BERKELEY, Calif. — Legendary oceanographer Sylvia Earle knows it's relatively easy to find the price of a dead fish.
But, she told the audience at the Good Food Institute Conference on Thursday evening that it's harder to find the price of a live fish.
"We think of fish as free. Free goods for us to extract," Earle said at a session. "We're not thinking of what we take out of the system"
Earle, who is a National Geographic Society explorer in residence and a former chief scientist at the National Oceanic and Atmospheric Administration, said fishing makes a huge difference in the oceans and the rest of the ecosystem. She advocated for less commercial fishing and more work on determining plant-based or possibly lab-grown substitutes for seafood.
While predictions that there will be no fish in the ocean by 2048 are a bit overblown and too dire, Earle said, the world is heading down that path. Fishing as it is known today will end by the end of the century because the supply will not be there.
The animals in the ocean should be considered as more than delicious seafood, she said.
"We should be looking at fish as something that makes the ocean functional, that makes our lives possible," she said.
And while fish have been a necessary part of coastal people's diets for generations, they are not needed in the places and at the scale that the commercial fishing industry currently serves. People in a place like Chicago, for example, do not need to subsist on tuna. For those who have not relied on seafood for generations, eating seafood is a choice.
Looking simply at input and output, Earle said it does not make sense for people to eat seafood. Animals in the sea eat their way up through the food chain in order to grow. This could mean a fish eats thousands of pounds of plankton to get big enough to be eaten by humans. Fish like tuna generally don't become human food until they're a significant size, about 10 years old. And so, she said, those thousands of pounds of plankton eaten during the fish's life are all inputs to make one 10-year-old fish. If that fish were not caught to become human food, she said, it could most likely stay in the ocean's population, living to about 30.

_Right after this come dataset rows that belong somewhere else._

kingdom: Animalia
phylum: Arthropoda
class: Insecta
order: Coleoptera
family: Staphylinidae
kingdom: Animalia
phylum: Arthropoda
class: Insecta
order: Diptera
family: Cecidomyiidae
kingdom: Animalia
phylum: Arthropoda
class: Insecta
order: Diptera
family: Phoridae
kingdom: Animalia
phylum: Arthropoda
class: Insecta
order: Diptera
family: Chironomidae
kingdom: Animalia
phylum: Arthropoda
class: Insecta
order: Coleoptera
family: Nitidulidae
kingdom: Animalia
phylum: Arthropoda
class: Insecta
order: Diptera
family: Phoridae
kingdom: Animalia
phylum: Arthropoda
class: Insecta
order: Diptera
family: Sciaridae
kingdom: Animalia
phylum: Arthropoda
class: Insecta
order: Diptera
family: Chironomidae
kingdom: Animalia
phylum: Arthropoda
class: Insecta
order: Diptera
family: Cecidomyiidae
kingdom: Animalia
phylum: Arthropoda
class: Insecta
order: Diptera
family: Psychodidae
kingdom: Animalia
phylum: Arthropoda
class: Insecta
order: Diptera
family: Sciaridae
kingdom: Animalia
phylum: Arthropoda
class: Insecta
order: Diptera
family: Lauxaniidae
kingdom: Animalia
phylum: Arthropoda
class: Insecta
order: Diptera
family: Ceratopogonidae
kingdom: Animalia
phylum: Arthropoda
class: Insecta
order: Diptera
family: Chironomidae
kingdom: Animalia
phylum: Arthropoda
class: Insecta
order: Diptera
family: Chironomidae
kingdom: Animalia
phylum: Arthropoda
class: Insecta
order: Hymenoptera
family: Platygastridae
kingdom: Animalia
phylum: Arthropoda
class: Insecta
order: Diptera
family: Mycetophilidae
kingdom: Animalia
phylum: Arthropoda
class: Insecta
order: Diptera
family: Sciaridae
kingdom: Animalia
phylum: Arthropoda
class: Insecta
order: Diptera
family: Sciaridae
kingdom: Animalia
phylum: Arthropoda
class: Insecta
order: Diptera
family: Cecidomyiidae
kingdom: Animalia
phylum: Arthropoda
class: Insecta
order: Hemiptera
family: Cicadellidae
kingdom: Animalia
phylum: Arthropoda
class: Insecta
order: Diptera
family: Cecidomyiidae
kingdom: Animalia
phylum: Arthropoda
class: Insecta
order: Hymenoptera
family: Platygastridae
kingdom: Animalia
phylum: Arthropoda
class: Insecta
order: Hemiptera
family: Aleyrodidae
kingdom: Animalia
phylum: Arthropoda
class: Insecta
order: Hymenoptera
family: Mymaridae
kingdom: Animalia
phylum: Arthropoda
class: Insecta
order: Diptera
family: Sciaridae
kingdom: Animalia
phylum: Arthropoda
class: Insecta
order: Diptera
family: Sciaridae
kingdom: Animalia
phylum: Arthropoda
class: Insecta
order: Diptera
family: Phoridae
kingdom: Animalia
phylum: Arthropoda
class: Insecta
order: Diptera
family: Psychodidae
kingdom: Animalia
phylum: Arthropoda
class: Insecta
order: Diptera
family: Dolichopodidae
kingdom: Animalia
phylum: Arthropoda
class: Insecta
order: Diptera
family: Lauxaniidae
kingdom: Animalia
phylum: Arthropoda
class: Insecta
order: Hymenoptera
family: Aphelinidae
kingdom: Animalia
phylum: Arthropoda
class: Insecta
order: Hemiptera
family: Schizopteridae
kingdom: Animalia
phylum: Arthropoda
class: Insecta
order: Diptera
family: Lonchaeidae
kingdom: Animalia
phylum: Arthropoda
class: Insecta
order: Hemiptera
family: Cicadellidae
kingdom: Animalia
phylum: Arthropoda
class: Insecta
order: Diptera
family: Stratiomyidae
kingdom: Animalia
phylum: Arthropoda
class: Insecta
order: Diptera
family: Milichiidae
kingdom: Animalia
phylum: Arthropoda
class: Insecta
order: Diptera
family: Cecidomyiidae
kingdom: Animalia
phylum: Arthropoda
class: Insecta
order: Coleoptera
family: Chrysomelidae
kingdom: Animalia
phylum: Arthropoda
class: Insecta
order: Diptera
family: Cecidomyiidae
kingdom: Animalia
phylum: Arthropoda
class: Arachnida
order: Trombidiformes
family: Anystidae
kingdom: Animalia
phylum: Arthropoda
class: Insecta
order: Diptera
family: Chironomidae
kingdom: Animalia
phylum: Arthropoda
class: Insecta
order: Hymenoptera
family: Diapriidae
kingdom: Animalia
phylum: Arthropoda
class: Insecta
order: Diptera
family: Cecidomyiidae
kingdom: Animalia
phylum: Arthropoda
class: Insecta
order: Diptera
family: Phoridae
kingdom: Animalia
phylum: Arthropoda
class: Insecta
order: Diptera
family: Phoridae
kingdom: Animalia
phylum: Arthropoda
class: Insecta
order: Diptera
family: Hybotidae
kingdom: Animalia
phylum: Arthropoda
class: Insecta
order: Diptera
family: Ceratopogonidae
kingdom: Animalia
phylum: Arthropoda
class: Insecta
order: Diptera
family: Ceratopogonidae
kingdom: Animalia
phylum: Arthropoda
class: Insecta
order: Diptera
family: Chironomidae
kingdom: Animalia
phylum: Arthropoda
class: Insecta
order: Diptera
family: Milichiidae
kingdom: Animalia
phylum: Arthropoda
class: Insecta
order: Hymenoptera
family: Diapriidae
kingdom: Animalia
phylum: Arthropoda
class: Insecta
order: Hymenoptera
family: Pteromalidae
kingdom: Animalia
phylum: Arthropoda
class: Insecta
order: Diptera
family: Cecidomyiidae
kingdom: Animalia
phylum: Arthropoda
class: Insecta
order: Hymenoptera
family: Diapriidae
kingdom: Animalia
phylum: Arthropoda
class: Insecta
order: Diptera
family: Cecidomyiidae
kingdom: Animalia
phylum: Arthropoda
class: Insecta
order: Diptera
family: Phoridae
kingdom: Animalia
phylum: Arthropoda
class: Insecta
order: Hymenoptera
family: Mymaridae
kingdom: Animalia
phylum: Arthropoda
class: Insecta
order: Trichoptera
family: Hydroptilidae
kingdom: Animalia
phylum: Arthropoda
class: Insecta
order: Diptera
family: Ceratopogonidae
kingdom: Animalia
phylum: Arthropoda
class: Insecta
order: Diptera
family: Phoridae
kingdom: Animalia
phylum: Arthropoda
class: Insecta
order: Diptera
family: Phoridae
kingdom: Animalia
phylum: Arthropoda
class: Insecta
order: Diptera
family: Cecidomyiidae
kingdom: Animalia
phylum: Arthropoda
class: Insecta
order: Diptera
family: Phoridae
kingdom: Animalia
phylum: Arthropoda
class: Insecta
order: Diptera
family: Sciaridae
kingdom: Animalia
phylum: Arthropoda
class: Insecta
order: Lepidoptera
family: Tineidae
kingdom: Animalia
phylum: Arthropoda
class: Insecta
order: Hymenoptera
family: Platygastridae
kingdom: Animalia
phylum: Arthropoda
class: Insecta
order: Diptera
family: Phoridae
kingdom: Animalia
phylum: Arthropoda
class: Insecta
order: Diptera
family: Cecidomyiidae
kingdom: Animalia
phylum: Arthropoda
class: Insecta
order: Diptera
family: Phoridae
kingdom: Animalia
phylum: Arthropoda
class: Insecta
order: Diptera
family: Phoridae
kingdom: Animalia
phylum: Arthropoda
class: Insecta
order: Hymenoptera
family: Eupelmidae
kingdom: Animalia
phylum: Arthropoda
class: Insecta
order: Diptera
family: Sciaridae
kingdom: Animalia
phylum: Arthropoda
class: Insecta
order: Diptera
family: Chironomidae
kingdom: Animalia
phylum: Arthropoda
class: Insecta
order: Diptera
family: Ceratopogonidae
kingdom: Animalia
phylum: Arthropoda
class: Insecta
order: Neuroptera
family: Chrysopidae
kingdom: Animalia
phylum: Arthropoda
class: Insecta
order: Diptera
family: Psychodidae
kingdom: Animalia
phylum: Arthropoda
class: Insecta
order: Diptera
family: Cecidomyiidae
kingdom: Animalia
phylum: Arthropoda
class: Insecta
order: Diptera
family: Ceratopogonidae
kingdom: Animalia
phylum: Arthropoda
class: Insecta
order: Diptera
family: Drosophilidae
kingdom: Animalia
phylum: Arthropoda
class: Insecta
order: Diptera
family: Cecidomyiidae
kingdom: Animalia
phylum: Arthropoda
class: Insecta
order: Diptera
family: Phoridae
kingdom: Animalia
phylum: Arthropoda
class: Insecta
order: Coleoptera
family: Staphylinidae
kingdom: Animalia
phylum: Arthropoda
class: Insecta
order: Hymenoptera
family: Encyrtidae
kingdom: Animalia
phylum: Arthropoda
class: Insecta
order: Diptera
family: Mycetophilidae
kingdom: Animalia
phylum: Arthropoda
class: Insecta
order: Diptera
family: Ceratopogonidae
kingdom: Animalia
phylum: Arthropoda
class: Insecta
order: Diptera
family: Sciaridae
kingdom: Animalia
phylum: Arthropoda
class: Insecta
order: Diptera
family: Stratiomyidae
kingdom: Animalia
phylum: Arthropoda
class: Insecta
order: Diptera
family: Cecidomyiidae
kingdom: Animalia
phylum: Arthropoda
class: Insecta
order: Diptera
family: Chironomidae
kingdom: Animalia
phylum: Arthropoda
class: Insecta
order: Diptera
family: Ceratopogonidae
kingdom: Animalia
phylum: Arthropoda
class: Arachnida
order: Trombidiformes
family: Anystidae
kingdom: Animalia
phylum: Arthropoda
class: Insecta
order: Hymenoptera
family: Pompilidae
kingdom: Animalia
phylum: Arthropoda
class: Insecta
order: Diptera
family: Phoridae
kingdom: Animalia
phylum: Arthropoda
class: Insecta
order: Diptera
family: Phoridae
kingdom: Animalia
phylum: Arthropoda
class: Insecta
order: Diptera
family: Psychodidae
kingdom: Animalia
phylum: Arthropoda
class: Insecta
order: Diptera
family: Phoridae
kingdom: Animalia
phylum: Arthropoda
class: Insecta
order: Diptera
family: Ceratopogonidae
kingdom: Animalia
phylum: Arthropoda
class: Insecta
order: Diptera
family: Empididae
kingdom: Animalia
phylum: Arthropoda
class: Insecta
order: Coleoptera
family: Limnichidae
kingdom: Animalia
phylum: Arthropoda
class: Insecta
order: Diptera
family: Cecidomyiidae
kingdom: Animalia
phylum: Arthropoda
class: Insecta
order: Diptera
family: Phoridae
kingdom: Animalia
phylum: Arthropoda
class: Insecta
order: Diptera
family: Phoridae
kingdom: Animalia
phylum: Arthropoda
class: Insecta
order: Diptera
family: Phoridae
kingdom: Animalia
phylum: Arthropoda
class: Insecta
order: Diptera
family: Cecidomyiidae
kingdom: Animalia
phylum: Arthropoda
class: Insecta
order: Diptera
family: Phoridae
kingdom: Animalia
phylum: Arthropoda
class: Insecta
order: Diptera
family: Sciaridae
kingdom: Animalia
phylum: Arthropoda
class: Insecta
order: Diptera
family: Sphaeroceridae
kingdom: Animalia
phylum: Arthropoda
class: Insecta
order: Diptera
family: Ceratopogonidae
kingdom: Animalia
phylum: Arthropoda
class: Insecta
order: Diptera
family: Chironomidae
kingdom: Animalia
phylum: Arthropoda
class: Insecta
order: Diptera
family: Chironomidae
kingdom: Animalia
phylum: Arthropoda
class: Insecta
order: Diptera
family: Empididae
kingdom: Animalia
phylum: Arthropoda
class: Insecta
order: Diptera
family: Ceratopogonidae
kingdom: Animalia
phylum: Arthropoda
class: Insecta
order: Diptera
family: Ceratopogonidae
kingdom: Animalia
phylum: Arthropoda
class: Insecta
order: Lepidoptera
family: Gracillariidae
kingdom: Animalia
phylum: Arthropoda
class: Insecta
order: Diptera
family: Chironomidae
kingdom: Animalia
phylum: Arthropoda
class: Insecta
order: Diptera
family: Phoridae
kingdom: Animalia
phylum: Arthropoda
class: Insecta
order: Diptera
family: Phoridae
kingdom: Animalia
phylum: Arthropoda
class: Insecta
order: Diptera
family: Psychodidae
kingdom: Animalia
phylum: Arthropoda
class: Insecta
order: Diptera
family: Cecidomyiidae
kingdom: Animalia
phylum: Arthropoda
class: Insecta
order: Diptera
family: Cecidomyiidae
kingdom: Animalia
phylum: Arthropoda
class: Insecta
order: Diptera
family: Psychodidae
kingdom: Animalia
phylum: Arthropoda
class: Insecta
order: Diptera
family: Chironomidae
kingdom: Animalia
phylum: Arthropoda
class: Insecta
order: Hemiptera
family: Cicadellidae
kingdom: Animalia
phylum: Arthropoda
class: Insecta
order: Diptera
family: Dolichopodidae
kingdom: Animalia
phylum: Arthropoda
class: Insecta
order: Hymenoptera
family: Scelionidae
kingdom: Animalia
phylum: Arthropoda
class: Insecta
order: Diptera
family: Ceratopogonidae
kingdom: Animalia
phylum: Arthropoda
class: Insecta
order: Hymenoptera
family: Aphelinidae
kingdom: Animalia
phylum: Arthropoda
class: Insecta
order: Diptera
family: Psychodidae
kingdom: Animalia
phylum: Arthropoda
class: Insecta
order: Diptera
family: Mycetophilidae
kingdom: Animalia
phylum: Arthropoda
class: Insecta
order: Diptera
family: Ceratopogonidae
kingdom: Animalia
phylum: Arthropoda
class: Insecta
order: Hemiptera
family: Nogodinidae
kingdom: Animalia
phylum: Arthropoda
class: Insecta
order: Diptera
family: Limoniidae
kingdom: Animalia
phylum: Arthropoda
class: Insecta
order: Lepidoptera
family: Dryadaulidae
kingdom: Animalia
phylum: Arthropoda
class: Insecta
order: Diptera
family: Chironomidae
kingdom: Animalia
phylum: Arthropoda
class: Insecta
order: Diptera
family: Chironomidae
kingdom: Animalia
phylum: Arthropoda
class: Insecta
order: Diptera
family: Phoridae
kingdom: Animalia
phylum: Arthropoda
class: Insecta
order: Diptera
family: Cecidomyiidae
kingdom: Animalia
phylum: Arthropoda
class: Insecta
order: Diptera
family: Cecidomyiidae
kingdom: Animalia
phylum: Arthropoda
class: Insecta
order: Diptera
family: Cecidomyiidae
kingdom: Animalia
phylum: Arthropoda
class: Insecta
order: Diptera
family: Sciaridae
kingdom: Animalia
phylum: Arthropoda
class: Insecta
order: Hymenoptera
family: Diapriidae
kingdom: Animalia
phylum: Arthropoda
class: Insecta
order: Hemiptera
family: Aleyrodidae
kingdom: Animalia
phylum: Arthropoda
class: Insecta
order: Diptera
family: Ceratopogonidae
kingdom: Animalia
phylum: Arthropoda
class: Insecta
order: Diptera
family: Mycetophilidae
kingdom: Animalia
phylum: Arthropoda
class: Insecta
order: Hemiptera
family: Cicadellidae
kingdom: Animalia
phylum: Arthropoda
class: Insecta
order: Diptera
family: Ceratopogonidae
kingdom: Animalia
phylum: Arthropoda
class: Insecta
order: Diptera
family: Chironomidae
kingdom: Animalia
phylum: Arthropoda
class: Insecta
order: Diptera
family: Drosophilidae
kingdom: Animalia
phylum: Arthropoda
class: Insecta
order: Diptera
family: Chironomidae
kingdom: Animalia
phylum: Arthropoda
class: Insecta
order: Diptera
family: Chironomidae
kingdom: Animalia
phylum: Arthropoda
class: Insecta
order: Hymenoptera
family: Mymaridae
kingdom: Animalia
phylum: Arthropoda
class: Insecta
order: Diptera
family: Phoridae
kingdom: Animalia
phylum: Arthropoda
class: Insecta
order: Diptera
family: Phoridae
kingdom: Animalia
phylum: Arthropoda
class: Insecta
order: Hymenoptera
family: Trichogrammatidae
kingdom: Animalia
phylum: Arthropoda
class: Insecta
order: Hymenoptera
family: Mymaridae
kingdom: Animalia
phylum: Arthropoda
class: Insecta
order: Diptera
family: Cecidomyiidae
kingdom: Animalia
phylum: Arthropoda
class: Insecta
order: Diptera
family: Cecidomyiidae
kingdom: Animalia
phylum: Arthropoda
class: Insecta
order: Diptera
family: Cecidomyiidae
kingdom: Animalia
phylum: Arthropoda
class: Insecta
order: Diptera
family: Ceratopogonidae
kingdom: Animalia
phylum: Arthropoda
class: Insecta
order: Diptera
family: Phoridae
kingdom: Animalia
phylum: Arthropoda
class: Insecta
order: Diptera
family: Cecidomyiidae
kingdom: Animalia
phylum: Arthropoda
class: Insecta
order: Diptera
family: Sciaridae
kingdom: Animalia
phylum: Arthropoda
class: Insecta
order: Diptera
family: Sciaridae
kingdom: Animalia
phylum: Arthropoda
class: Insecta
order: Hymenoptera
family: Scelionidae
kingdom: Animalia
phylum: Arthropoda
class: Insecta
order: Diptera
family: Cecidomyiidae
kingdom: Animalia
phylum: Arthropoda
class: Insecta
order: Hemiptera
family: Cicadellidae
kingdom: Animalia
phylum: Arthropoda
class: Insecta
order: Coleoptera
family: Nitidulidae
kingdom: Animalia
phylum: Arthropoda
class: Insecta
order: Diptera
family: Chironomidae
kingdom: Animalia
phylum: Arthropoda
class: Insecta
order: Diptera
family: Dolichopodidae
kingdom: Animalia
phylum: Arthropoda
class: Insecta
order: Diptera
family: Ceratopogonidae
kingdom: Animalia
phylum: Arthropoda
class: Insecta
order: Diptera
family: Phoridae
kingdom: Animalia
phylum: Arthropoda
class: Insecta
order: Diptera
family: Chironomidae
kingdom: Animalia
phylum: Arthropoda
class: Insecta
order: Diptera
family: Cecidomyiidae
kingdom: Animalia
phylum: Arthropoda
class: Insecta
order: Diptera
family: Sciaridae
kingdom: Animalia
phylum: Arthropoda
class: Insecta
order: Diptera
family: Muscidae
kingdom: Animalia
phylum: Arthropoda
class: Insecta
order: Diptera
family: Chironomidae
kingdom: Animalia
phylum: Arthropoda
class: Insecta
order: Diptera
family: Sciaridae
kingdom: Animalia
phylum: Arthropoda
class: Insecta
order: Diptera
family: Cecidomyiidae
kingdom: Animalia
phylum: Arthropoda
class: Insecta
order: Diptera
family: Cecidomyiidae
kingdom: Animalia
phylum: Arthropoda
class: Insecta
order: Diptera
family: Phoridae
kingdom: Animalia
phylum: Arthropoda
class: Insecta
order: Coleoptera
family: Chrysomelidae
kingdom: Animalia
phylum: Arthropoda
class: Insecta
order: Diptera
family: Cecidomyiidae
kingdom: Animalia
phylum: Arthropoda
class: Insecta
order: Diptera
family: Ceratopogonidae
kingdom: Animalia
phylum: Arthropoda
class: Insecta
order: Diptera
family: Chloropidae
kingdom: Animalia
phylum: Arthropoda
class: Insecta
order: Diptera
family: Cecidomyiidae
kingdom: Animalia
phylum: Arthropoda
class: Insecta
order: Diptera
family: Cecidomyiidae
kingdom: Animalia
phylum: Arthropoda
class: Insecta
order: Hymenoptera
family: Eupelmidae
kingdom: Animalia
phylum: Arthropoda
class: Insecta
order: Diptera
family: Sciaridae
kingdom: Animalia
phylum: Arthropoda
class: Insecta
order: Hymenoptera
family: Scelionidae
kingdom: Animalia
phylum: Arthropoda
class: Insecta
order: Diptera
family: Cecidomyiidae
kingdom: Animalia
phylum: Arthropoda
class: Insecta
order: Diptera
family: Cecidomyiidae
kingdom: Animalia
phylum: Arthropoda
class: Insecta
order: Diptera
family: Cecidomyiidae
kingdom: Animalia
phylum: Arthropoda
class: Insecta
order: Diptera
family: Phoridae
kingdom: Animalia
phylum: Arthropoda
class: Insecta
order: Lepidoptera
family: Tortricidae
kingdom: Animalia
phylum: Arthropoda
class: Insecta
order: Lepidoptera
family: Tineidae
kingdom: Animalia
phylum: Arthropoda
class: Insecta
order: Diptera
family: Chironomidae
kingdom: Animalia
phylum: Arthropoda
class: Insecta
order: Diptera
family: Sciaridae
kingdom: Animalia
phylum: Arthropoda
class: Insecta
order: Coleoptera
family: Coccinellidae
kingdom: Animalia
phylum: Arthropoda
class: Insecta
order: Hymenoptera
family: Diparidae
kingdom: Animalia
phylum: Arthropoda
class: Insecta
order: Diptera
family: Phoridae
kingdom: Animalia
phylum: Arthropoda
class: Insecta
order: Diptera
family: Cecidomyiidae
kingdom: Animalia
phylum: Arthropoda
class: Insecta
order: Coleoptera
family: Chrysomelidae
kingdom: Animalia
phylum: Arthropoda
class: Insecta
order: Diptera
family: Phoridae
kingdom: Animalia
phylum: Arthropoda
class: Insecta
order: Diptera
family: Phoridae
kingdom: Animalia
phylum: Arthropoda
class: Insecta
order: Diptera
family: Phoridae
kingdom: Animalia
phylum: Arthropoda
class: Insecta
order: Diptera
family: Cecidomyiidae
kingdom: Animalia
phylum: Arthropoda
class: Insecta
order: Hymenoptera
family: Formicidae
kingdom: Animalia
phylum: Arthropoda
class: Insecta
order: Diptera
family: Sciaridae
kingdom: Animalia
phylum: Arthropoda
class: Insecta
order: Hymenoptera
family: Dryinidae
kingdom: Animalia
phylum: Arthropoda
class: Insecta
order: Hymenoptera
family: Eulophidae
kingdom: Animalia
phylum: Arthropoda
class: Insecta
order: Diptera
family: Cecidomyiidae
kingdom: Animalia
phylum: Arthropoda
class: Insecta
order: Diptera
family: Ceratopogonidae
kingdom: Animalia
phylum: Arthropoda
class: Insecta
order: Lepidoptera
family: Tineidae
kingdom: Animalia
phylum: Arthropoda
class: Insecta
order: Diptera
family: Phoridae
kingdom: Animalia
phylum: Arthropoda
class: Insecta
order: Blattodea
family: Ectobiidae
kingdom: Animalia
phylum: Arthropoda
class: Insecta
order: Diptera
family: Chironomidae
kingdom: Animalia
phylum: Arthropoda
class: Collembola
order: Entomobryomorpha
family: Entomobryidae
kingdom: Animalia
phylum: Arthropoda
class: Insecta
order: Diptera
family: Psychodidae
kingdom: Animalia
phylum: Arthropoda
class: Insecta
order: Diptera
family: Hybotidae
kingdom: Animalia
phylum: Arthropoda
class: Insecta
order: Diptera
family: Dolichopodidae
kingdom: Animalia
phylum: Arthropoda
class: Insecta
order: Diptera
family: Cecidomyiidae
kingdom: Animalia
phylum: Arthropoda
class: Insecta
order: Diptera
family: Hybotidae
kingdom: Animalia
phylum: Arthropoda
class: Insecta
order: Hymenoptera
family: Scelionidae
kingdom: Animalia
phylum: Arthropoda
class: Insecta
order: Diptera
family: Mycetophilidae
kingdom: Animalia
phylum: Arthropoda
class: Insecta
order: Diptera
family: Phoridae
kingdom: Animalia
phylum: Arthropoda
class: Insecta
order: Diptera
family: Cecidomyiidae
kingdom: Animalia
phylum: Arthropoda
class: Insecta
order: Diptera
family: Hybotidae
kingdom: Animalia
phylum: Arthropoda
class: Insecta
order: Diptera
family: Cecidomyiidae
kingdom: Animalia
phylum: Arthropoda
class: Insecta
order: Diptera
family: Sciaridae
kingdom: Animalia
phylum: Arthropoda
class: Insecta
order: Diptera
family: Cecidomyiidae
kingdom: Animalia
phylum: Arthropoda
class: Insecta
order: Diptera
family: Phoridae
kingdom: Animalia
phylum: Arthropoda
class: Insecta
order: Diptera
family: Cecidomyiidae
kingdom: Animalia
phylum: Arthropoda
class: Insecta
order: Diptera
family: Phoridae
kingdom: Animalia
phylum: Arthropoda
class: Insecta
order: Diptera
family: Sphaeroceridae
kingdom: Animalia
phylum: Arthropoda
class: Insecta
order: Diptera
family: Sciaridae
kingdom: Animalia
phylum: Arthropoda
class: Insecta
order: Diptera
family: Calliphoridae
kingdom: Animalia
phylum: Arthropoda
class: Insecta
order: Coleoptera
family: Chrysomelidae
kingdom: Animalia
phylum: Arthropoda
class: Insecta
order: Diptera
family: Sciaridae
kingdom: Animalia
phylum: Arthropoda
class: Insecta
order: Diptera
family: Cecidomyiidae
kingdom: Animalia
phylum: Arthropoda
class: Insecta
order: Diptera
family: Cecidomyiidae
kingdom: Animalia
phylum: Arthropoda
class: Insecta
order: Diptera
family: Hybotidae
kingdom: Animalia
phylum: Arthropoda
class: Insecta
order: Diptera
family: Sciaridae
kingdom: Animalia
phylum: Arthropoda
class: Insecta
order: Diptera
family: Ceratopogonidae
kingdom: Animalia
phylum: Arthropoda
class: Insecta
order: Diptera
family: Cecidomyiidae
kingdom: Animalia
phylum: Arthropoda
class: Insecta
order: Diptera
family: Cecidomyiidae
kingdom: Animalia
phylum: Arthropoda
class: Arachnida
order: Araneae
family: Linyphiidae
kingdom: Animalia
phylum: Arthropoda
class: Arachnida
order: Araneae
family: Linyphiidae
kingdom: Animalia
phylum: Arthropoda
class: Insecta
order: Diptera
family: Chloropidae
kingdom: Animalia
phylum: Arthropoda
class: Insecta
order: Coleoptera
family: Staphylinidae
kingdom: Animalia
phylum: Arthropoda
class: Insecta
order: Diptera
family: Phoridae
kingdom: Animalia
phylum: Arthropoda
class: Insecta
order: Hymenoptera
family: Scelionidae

"If you consider the cost of the food chain, it's really a pretty expensive choice," Earle said.
So how can the world's taste for seafood be changed? Earle said plant-based or lab-grown substitutes could help. She said marketing could help turn consumers' attention to the new products. After all, she remembers when nobody wanted to buy bluefin tuna because it was not marketed well. And raw oysters, which do not look appetizing, are considered a delicacy.
Earle told the developers, manufacturers, funders and industry members in the audience that it's their job to create tasty and sustainable food products to transition consumers away from eating fish. If consumers know why they need to stop eating seafood and have a tasty alternative, it could really make a difference.
"This new way of looking at what we consume is so 21st century," she said. "It’s what we really need for food security."